Le vrai responsable, selon l'équipe, c'est le métabolisme des acides gras lui-même. En digérant de grandes quantités de graisses, l'organisme active des protéines appelées PPAR (récepteurs activés par les proliférateurs de peroxysomes). Ces protéines poussent les cellules souches intestinales à se multiplier plus vite. Plus de divisions cellulaires, plus d'occasions pour une mutation cancéreuse de s'installer et de proliférer. C'est un mécanisme de prolifération, pas un mécanisme de cétose.

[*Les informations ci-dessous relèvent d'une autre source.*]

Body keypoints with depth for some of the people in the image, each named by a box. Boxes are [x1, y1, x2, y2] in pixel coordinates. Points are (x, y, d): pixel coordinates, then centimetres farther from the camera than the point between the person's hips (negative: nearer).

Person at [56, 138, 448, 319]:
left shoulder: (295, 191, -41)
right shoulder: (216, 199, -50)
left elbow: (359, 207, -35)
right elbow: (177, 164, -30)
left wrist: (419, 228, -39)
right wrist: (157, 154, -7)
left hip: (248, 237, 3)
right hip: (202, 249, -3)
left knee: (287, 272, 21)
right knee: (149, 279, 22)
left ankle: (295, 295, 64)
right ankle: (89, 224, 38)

Ce qui reste totalement ouvert, et que l'équipe cherche désormais à comprendre, c'est pourquoi ce même mécanisme produit des effets opposés selon qu'on se trouve dans l'intestin grêle ou dans le côlon — deux segments pourtant adjacents du tube digestif, avec une flore et une physiologie différentes mais une exposition aux mêmes nutriments.

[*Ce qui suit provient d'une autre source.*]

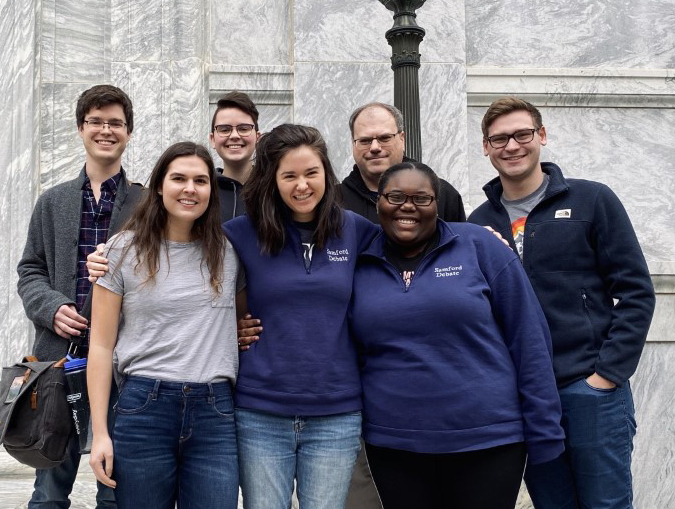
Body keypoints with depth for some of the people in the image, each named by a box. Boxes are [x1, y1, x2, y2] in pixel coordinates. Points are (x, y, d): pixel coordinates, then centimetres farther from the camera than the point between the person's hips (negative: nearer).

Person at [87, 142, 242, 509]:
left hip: (215, 413, 2)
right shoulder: (124, 250, 3)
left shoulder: (228, 252, 9)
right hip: (144, 409, -1)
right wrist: (100, 433, -3)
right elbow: (101, 345, 2)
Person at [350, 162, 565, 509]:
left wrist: (543, 430, -5)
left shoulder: (478, 246, -4)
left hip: (488, 440, -2)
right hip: (392, 445, 2)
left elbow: (528, 340, -4)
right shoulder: (359, 265, 4)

Ce que le régime cétogène fait par ailleurs à l'intestin
D'autres travaux, publiés dans la revue Cell, permettent de mieux comprendre pourquoi le régime cétogène a des effets si contrastés selon les organes. Chez des volontaires humains — 17 hommes en surpoids ou obèses suivis pendant deux mois lors du passage à une alimentation cétogène — les chercheurs ont observé une modification profonde du microbiote intestinal : 19 genres de bactéries significativement modifiés, avec en particulier une chute des Bifidobactéries et une baisse des cellules Th17, associées à l'inflammation.
Cette réduction de l'inflammation explique en partie pourquoi le régime cétogène reste un traitement reconnu et efficace dans l'épilepsie réfractaire de l'enfant, où les patients présentent justement un excès de cellules Th17 pro-inflammatoires. Elle explique aussi une partie des bénéfices observés sur la perte de poids et la glycémie chez certains patients. Le régime n'est donc pas « mauvais » en soi — il est à double tranchant, et l'effet dépend visiblement de l'organe, du contexte génétique et de la durée d'exposition.

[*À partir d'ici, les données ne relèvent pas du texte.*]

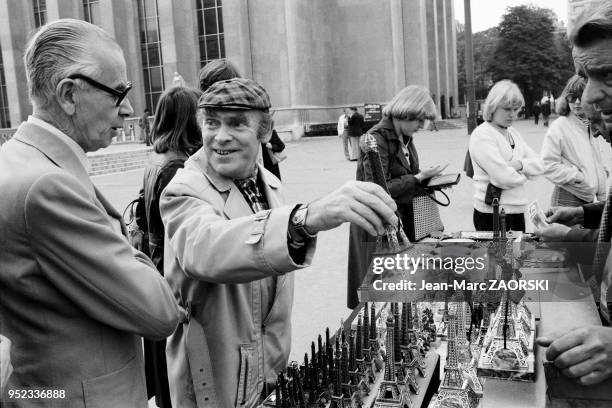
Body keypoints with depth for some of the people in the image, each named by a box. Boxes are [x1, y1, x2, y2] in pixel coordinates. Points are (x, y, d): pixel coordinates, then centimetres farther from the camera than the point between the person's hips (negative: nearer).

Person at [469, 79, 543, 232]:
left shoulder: (512, 133, 15)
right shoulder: (482, 135, -12)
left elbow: (538, 165, 11)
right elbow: (504, 178, -21)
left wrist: (520, 164, -10)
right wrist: (524, 174, -1)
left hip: (517, 210, 8)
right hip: (492, 214, -8)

Les limites qu'il faut garder en tête
Cette étude ne dit strictement rien sur ce qui se passe chez un humain en bonne santé qui suit un régime cétogène pour perdre du poids ou stabiliser sa glycémie. Les souris utilisées étaient génétiquement modifiées pour être particulièrement vulnérables aux tumeurs intestinales — un modèle qui sert à isoler un mécanisme biologique, pas à prédire un risque individuel chez l'être humain. Extrapoler directement ces résultats à la population générale serait une erreur de lecture classique, et les auteurs eux-mêmes insistent sur ce point.
Reste que le signal est sérieux. Il s'ajoute à une littérature qui documente depuis quelques années un risque accru de cancer de l'intestin grêle chez les adeptes au long cours de régimes cétogènes stricts, sans que la causalité soit définitivement établie chez l'humain. La communauté scientifique attend désormais des études prospectives sur des cohortes humaines suivies sur plusieurs années — un travail long, coûteux, et qui ne livrera pas de réponse avant plusieurs années.
Et maintenant, on fait quoi de cette info
Ce résultat ne condamne pas le régime cétogène. Il rappelle simplement qu'un même levier nutritionnel peut avoir des effets radicalement différents selon l'organe visé et le contexte génétique de la personne — une nuance que les discours simplistes sur les régimes « miracles » ont tendance à effacer complètement. Pour un patient épileptique pharmacorésistant, le rapport bénéfice-risque du cétogène reste très largement favorable, sous encadrement médical. Pour quelqu'un qui l'adopte en autodidacte pour perdre dix kilos avant l'été, la prudence s'impose davantage, en particulier en cas d'antécédents familiaux de cancer digestif.
Ce genre d'étude illustre aussi une réalité que la vulgarisation scientifique peine parfois à transmettre : la recherche avance par paradoxes irrésolus bien plus que par certitudes définitives. Le grêle et le côlon réagissent à l'opposé au même régime — et personne, pour l'instant, ne sait vraiment pourquoi.